[Records from a dataset]
=======

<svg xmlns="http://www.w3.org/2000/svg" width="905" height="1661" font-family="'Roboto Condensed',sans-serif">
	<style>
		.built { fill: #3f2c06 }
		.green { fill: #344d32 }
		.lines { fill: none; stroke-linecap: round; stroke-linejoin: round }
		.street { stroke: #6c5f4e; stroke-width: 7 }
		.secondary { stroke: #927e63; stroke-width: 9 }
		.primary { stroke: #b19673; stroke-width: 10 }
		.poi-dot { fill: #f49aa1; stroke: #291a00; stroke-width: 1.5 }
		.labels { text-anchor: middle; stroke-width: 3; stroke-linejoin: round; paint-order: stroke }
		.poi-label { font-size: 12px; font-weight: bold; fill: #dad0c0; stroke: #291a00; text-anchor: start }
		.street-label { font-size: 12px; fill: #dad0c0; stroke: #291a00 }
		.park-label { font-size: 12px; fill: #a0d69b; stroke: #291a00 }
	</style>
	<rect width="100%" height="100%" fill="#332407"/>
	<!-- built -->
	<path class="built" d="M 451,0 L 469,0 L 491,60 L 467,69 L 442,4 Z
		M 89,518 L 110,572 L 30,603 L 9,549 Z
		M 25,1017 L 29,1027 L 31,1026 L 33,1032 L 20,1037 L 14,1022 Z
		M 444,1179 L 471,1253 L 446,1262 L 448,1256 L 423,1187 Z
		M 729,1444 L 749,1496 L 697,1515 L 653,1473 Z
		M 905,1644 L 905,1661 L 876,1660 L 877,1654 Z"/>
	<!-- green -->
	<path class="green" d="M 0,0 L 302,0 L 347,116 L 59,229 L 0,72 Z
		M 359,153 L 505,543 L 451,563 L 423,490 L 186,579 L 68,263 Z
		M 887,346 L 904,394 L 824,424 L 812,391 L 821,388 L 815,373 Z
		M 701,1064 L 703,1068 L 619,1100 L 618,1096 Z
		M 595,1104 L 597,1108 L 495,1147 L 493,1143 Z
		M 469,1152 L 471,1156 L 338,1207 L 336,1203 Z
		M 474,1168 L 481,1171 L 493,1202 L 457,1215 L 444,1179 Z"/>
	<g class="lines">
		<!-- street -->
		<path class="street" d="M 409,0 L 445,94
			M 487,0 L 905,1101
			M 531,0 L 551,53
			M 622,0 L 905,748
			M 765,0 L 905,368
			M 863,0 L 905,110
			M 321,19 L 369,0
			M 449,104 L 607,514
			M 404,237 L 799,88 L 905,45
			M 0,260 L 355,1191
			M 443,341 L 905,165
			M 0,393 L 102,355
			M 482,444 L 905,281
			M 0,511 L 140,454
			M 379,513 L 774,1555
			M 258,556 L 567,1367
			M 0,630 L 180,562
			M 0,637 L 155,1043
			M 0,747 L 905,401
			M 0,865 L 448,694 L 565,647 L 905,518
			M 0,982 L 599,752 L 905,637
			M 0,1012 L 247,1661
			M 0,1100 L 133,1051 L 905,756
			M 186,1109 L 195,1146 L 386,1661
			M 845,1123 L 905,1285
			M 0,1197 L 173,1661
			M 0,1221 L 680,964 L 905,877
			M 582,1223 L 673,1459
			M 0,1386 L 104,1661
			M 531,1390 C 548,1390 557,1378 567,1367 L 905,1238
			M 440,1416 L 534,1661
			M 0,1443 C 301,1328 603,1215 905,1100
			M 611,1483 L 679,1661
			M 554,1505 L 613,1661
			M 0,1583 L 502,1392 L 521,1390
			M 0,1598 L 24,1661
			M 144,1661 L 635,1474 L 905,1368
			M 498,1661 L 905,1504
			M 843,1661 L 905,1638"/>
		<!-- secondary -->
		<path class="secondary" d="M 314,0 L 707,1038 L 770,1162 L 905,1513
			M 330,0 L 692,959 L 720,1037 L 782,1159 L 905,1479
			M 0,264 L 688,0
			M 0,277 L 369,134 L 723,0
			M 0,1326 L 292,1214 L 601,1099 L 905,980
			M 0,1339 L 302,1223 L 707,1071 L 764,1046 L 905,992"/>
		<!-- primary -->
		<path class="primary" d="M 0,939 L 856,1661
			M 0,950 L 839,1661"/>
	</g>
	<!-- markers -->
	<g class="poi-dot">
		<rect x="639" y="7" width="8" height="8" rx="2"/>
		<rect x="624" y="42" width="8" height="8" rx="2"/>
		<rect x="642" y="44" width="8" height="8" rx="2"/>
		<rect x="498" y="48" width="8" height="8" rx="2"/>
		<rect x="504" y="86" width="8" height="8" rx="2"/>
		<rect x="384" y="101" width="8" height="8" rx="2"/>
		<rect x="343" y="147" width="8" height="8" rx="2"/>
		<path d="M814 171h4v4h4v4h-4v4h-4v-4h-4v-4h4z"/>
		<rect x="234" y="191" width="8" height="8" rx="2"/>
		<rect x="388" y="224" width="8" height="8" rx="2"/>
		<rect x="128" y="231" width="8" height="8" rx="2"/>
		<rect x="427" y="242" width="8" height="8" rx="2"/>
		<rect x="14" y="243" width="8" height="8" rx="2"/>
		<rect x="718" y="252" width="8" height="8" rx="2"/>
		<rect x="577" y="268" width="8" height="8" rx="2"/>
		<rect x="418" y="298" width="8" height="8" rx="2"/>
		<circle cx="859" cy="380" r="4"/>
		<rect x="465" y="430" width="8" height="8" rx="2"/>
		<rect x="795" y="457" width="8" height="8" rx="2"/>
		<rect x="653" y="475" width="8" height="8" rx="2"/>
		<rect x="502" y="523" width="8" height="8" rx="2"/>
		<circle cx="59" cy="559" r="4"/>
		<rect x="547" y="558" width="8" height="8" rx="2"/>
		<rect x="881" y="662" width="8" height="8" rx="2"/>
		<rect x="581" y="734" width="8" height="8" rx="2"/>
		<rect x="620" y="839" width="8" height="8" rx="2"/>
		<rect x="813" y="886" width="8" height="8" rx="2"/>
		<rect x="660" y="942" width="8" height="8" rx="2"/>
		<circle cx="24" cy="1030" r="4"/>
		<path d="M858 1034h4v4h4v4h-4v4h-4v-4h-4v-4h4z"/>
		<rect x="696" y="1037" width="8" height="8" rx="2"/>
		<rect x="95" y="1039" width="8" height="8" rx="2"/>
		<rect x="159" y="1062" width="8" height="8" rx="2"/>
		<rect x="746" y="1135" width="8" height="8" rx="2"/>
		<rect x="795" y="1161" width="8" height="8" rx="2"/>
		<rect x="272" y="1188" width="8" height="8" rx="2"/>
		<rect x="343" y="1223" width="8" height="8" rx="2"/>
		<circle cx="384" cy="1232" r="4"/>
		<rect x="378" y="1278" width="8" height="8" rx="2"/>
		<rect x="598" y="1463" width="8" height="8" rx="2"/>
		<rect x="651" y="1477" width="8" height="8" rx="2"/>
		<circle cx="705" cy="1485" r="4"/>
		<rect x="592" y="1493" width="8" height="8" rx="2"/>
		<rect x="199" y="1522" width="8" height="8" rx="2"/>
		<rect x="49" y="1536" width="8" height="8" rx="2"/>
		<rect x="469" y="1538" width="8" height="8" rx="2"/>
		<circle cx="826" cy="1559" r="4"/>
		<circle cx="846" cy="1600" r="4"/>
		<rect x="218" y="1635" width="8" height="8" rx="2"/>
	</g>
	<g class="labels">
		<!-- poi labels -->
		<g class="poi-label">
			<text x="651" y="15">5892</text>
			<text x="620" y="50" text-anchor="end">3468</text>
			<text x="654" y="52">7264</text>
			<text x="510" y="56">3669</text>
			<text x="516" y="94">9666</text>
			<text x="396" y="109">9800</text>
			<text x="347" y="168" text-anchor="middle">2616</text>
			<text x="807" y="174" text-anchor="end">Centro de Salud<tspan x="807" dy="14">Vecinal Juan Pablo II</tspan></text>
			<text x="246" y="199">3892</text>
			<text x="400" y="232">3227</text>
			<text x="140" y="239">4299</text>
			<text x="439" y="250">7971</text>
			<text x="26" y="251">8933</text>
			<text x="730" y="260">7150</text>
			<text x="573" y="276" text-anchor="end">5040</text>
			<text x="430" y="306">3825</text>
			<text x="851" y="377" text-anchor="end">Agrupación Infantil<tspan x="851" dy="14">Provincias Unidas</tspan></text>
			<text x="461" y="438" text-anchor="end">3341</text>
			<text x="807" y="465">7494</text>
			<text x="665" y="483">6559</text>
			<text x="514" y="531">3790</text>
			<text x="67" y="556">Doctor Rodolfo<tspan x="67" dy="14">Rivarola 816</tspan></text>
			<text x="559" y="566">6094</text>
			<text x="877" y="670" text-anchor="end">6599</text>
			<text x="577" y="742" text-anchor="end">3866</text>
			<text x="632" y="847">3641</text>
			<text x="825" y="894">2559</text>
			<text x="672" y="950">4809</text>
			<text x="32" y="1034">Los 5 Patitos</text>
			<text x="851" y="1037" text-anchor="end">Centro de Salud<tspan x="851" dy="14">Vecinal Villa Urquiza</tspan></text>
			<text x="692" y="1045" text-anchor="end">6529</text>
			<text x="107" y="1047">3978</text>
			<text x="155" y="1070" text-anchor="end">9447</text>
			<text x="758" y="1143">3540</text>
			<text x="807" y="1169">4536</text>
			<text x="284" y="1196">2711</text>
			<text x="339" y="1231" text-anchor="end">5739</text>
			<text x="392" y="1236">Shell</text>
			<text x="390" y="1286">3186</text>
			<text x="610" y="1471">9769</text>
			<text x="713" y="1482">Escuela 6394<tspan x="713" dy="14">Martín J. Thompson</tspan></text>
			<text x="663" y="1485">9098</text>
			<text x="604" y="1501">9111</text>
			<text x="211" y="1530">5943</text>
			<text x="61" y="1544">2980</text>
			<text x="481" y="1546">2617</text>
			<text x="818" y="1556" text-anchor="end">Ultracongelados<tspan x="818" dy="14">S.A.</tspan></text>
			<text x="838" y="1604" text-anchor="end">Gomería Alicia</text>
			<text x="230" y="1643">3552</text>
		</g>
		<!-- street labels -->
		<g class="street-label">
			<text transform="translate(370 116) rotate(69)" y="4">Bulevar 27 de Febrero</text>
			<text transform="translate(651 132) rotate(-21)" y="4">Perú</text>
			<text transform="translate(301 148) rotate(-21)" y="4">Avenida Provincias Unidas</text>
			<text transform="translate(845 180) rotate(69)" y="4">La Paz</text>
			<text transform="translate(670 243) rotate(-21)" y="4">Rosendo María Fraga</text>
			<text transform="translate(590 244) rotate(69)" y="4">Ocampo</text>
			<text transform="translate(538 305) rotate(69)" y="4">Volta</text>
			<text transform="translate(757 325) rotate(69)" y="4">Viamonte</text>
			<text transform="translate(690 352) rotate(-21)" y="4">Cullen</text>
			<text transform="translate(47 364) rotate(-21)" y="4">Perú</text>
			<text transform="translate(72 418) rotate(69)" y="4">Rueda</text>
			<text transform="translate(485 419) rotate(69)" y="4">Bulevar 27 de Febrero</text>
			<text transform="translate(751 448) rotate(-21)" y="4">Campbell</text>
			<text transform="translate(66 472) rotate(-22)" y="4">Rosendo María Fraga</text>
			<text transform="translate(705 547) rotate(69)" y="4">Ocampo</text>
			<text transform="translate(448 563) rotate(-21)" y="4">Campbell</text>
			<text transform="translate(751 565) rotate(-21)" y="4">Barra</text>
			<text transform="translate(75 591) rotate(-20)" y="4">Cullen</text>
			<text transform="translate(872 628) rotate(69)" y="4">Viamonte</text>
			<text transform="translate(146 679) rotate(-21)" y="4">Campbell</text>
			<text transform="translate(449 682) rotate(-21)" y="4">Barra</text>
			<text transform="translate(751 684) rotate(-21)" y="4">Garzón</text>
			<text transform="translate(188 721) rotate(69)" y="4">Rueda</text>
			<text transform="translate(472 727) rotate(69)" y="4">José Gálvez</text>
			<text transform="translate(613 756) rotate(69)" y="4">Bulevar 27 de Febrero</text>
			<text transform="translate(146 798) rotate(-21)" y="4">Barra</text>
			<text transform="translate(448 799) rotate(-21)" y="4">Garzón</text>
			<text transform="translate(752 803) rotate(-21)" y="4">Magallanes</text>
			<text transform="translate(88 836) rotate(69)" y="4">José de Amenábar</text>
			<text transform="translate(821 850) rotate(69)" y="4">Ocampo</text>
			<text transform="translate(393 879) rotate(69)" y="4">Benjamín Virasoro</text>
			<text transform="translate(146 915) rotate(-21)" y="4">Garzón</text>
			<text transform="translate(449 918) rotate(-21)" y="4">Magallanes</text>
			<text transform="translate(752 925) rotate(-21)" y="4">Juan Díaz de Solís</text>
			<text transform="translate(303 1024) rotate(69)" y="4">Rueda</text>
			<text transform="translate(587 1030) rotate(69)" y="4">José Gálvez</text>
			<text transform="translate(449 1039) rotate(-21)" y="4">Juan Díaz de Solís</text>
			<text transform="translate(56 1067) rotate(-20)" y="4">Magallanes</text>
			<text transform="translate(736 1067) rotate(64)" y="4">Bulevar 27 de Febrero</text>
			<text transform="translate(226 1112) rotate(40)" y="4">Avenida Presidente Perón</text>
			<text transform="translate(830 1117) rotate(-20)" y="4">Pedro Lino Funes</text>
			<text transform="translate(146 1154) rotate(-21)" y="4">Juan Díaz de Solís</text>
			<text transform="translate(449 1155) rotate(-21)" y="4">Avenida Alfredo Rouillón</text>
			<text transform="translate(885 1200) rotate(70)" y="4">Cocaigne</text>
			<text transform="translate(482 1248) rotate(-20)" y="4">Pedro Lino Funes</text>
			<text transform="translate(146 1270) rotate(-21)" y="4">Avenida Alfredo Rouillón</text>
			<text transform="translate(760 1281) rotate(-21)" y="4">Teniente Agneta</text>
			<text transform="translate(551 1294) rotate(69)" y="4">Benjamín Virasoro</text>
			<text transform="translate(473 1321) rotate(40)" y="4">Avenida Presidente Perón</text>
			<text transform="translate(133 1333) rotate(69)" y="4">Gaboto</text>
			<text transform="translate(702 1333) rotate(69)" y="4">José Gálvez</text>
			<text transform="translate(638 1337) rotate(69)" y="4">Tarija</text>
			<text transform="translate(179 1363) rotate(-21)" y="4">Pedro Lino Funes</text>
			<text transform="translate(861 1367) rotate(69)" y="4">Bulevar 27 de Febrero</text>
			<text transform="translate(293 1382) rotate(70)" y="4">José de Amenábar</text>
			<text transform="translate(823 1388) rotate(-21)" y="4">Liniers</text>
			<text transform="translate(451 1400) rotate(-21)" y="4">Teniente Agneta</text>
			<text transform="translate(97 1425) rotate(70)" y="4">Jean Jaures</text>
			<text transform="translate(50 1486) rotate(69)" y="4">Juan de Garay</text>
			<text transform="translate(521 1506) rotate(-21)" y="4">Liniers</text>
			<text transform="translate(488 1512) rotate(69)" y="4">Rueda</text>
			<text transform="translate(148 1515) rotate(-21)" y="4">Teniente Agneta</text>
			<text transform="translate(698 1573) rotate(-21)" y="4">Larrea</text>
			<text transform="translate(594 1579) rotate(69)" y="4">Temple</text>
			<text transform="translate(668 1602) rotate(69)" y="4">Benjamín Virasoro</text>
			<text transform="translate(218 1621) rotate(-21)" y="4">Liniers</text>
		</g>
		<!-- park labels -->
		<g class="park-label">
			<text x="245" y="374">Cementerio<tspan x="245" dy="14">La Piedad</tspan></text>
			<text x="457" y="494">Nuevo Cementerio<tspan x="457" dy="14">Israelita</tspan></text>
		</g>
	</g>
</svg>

=======

**Work item:**
How many lines of the data contain the word "Viamonte"? Answer with the number alone.

**Response to this exercise:**
2